* **What the task requires**
Only the pictures should be dropped; every line of the data must come back exactly as written.

----- Dataset section

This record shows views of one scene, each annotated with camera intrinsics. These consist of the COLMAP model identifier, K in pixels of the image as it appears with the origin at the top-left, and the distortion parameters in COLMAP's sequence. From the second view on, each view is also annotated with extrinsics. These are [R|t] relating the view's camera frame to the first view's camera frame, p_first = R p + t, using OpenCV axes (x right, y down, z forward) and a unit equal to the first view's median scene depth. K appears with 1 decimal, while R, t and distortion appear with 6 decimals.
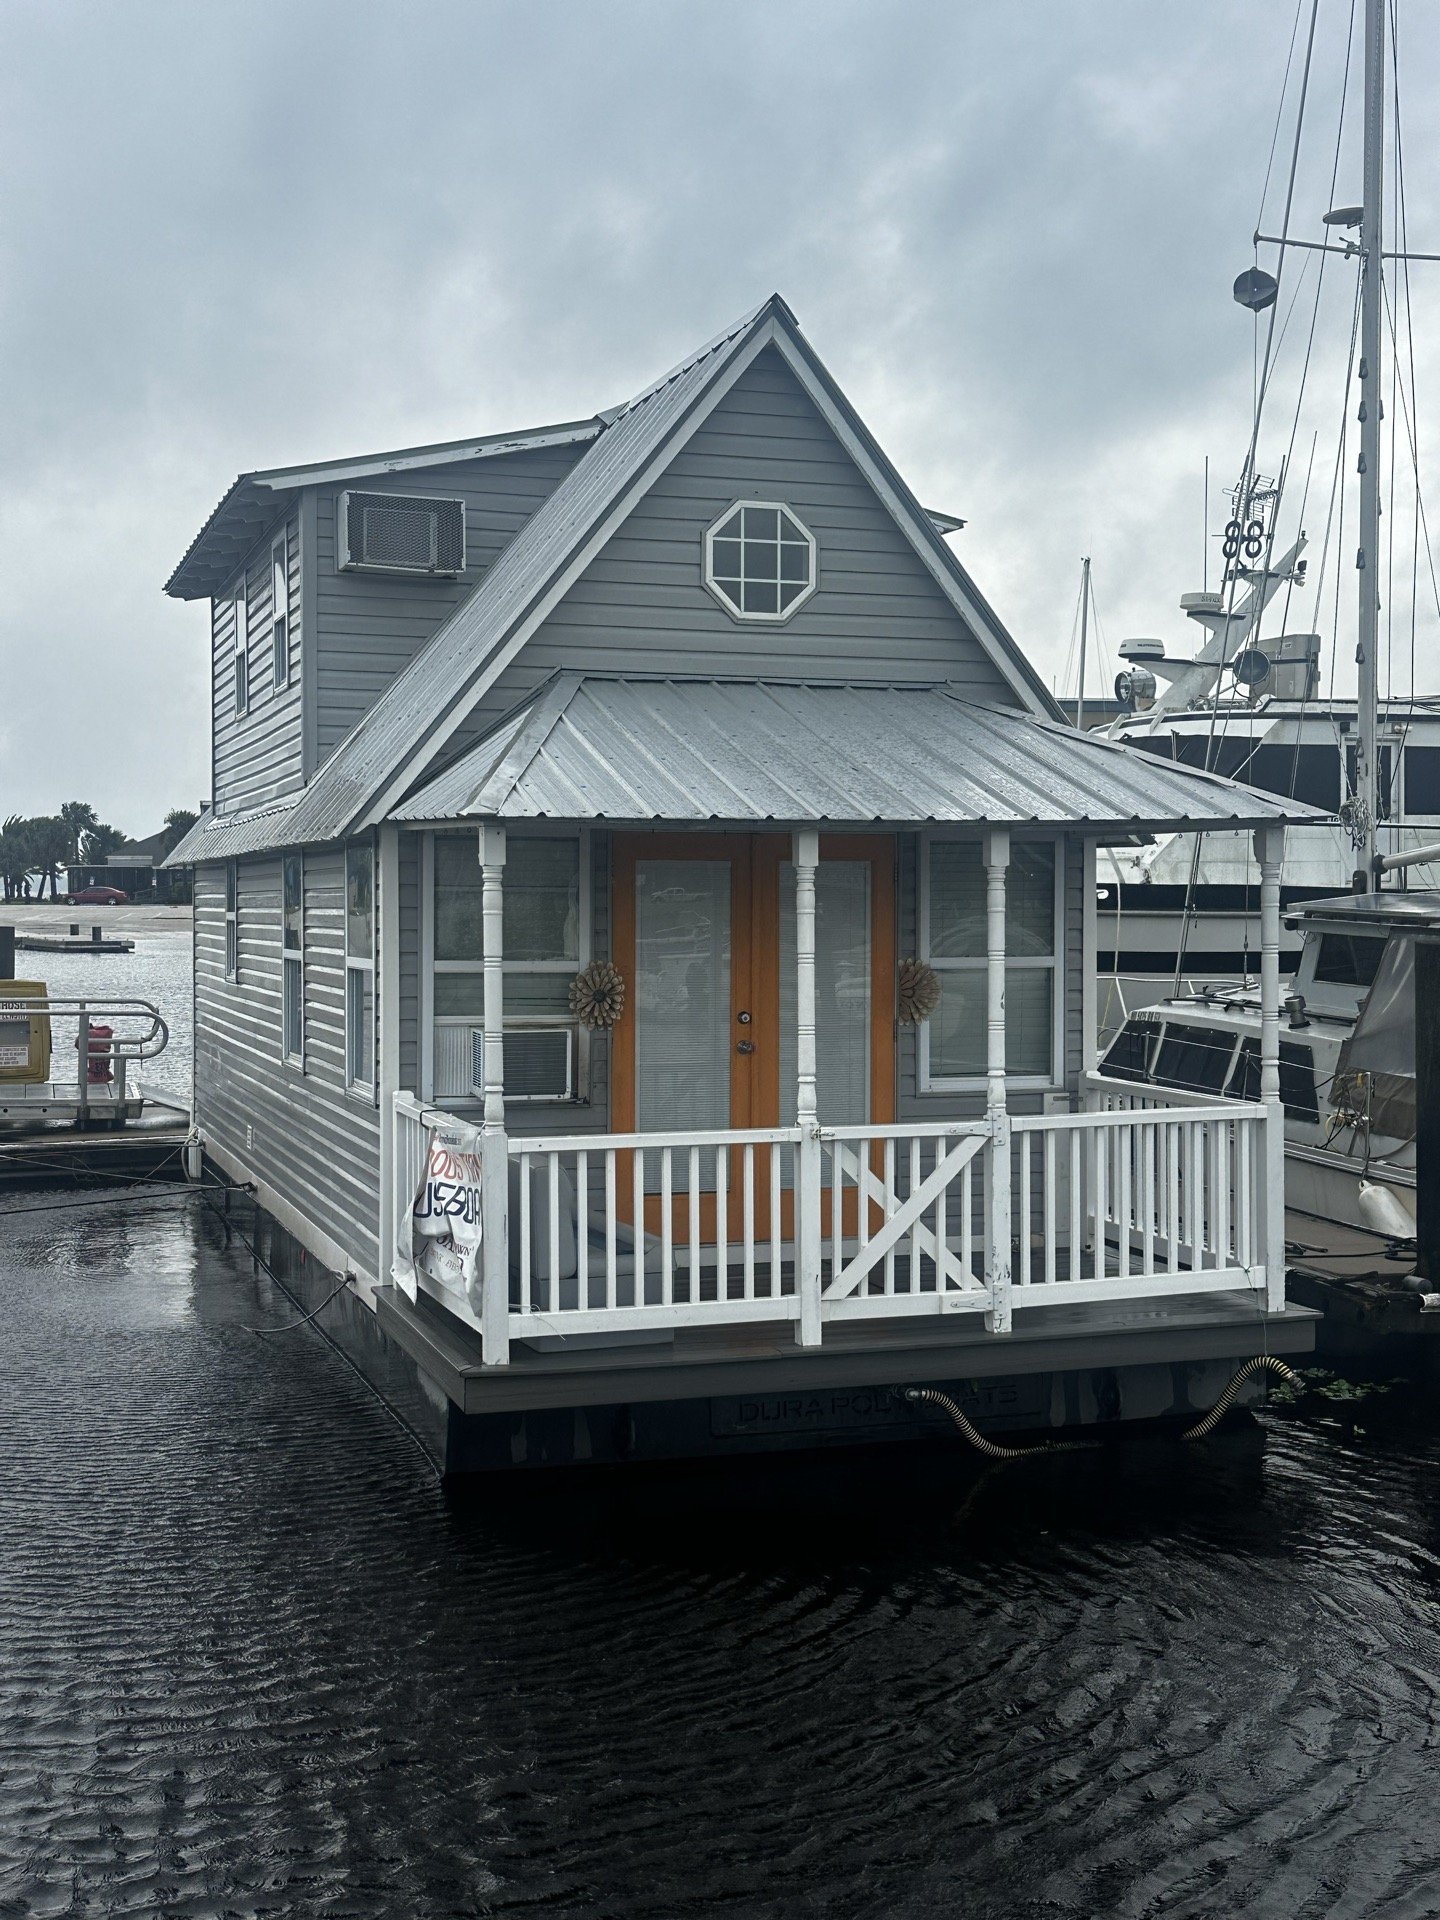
lens RADIAL K [[2299.7, 0, 723.4], [0, 2299.7, 957.3], [0, 0, 1]] dist [0.163435, 0.000000]
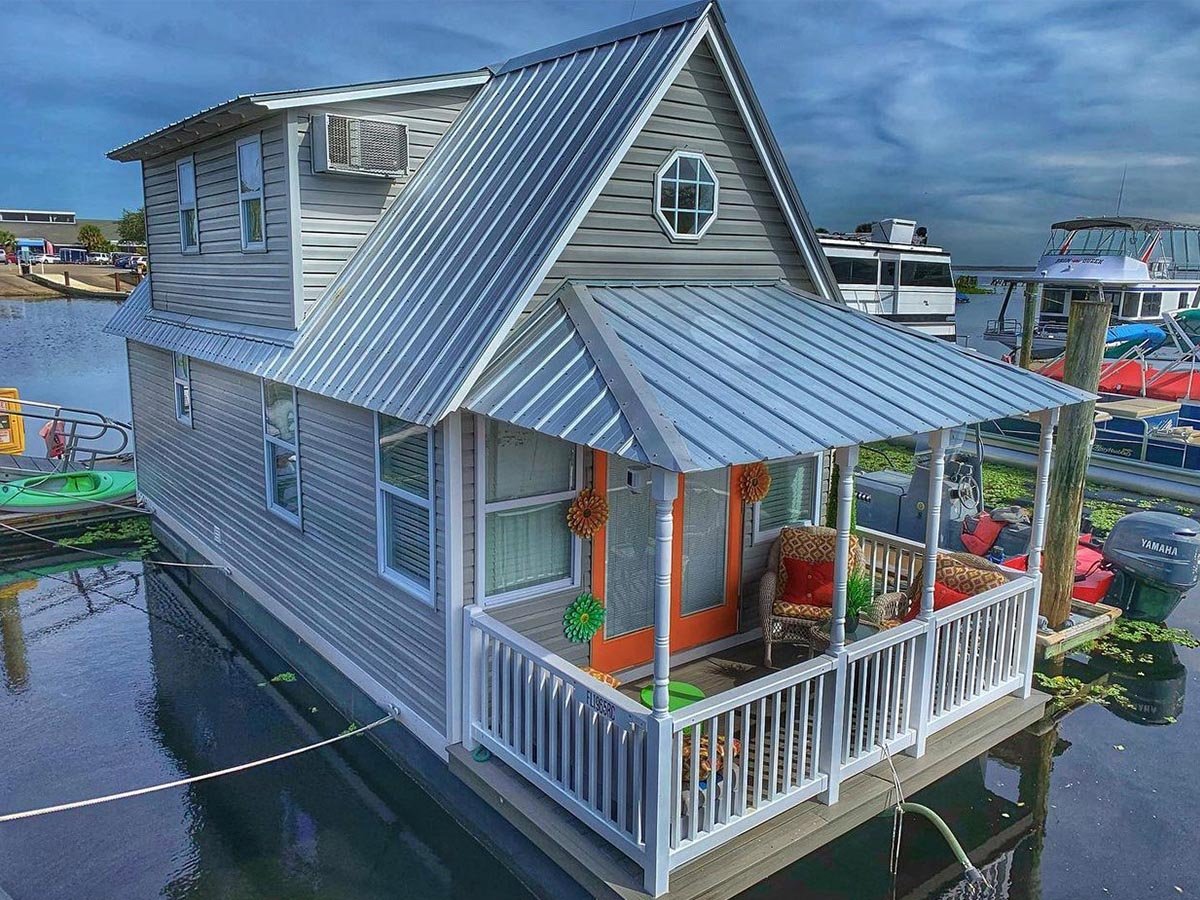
lens RADIAL K [[943.3, 0, 595.9], [0, 943.3, 452.1], [0, 0, 1]] dist [-0.001090, -0.001379]
pose [[0.943616, -0.045904, 0.327843, -0.229760], [-0.009899, 0.985984, 0.166549, -0.113514], [-0.330893, -0.160403, 0.929936, 0.463828]]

----------

* **Reply**
This record shows views of one scene, each annotated with camera intrinsics. These consist of the COLMAP model identifier, K in pixels of the image as it appears with the origin at the top-left, and the distortion parameters in COLMAP's sequence. From the second view on, each view is also annotated with extrinsics. These are [R|t] relating the view's camera frame to the first view's camera frame, p_first = R p + t, using OpenCV axes (x right, y down, z forward) and a unit equal to the first view's median scene depth. K appears with 1 decimal, while R, t and distortion appear with 6 decimals.
lens RADIAL K [[2299.7, 0, 723.4], [0, 2299.7, 957.3], [0, 0, 1]] dist [0.163435, 0.000000]
lens RADIAL K [[943.3, 0, 595.9], [0, 943.3, 452.1], [0, 0, 1]] dist [-0.001090, -0.001379]
pose [[0.943616, -0.045904, 0.327843, -0.229760], [-0.009899, 0.985984, 0.166549, -0.113514], [-0.330893, -0.160403, 0.929936, 0.463828]]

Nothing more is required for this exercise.